American sportscaster

Kathryn Tappen is an American sportscaster. Tappen works on NBC Sports Group's coverage of the Notre Dame Football, Football Night in America, NHL Network's NHL Now, Golf, as well as the Summer and Winter Olympic Games among others.

==Early life and education==
Growing up, Tappen played youth baseball and basketball on boys' teams because there were no teams for girls where she lived. She also played golf, tennis and ran cross country. In her senior year of high school at Villa Walsh Academy, Tappen focused exclusively on track and eventually received academic and athletic scholarships to attend Rutgers University.

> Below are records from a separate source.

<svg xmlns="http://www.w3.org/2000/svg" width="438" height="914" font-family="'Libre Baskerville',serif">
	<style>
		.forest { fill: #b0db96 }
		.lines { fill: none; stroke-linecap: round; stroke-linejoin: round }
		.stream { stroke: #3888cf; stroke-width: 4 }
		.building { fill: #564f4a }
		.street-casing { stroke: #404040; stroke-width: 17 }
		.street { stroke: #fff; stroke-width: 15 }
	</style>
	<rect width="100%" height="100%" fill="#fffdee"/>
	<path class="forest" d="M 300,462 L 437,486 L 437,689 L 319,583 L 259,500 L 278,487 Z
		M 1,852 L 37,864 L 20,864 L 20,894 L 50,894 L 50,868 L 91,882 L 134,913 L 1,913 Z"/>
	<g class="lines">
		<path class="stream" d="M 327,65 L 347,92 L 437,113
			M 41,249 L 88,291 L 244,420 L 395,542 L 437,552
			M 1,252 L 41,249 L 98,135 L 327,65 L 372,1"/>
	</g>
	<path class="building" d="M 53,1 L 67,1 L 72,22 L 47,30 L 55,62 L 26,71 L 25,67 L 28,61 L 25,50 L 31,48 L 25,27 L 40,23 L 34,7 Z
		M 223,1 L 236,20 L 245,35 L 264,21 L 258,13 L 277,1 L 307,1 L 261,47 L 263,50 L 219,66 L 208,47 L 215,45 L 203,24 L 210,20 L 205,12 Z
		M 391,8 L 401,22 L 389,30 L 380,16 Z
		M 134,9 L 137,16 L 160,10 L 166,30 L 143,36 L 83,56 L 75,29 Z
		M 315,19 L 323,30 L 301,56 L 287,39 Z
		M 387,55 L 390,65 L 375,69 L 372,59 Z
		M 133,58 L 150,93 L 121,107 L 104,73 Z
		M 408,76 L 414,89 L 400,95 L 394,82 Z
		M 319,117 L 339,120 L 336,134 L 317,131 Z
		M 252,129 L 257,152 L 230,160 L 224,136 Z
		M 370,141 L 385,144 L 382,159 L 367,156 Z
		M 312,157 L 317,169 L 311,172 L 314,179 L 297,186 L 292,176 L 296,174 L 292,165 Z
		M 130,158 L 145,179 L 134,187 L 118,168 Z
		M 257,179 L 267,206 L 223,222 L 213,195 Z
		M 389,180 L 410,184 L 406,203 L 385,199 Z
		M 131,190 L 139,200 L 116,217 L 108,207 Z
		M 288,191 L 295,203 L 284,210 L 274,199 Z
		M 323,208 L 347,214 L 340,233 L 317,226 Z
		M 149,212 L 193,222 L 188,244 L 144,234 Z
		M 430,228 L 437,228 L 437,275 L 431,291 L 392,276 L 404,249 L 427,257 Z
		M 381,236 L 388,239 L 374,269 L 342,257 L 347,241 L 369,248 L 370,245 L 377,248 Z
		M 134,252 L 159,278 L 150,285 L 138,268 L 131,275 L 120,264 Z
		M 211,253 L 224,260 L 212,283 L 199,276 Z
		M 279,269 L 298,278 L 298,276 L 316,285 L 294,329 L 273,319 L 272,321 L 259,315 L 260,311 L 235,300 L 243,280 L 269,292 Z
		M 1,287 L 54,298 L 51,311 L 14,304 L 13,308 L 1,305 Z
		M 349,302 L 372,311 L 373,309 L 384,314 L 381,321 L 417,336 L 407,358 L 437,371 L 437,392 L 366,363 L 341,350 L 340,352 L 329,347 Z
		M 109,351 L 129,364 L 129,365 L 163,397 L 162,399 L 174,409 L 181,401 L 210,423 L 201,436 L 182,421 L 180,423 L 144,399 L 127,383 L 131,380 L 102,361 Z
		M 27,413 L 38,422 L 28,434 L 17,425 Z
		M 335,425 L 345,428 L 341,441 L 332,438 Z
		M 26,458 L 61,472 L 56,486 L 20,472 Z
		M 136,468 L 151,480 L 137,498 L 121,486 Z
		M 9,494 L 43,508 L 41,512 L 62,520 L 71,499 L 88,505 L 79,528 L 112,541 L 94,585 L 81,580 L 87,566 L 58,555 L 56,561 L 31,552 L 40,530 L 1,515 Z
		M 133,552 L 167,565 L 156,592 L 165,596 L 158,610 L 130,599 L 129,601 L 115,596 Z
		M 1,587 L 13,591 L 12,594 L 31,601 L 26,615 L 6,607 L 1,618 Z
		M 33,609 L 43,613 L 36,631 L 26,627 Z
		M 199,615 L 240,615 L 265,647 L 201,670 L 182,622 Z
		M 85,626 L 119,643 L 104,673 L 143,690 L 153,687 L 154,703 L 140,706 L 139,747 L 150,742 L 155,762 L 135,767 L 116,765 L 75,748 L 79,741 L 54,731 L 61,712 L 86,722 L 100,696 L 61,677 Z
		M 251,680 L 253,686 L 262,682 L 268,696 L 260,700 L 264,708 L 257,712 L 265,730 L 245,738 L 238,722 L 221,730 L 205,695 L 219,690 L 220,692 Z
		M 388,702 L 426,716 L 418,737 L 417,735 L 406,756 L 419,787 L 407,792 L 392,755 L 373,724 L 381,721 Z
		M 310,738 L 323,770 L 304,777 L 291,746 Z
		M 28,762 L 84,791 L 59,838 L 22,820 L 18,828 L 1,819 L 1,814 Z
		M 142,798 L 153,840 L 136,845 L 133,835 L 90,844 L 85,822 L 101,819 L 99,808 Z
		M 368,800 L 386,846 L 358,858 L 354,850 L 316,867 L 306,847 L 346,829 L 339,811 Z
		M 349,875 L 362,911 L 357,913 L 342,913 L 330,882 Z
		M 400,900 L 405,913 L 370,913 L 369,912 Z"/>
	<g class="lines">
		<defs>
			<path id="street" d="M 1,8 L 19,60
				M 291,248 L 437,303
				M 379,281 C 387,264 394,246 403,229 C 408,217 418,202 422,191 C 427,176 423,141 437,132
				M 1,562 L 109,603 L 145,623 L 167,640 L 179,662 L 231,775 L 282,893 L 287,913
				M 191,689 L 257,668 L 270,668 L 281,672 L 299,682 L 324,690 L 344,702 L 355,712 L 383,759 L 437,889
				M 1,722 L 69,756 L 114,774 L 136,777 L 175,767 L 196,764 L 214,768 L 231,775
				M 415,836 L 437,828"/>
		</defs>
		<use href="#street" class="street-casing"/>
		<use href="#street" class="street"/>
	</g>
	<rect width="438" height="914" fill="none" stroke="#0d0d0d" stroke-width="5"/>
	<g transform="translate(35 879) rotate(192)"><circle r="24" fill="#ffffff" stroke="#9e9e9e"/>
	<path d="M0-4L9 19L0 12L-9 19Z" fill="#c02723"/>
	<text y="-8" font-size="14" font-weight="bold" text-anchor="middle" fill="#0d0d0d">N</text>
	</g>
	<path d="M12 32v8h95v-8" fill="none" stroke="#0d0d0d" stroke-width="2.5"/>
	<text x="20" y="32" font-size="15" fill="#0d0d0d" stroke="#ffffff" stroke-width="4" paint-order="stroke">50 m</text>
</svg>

At Rutgers, Tappen majored in journalism and was a member of the cross-country and track teams until graduating in 2003. She was a four-time Academic All-American and Big East All Star as a Scarlet Knight.

== Career ==
After starting at College Sports Television, Tappen joined WJAR in Providence, R.I., where she served as both a weekend anchor and weekday sports reporter. From there she moved to New England Sports Network (NESN). Tappen then joined the NHL Network in 2011 where she hosted NHL Tonight, and subsequently moved to NBC in the summer of 2014.

In 2014, Tappen won the "Woman of Inspiration" award presented by the Boston Chapter of Women in Sports and Events. She has been nominated for two New England Emmy Awards for sports reporting and won an Associated Press award in 2006 for her feature Swim Meet.

== Personal life ==
Tappen married former NHL defenseman and coach Jay Leach in July 2009.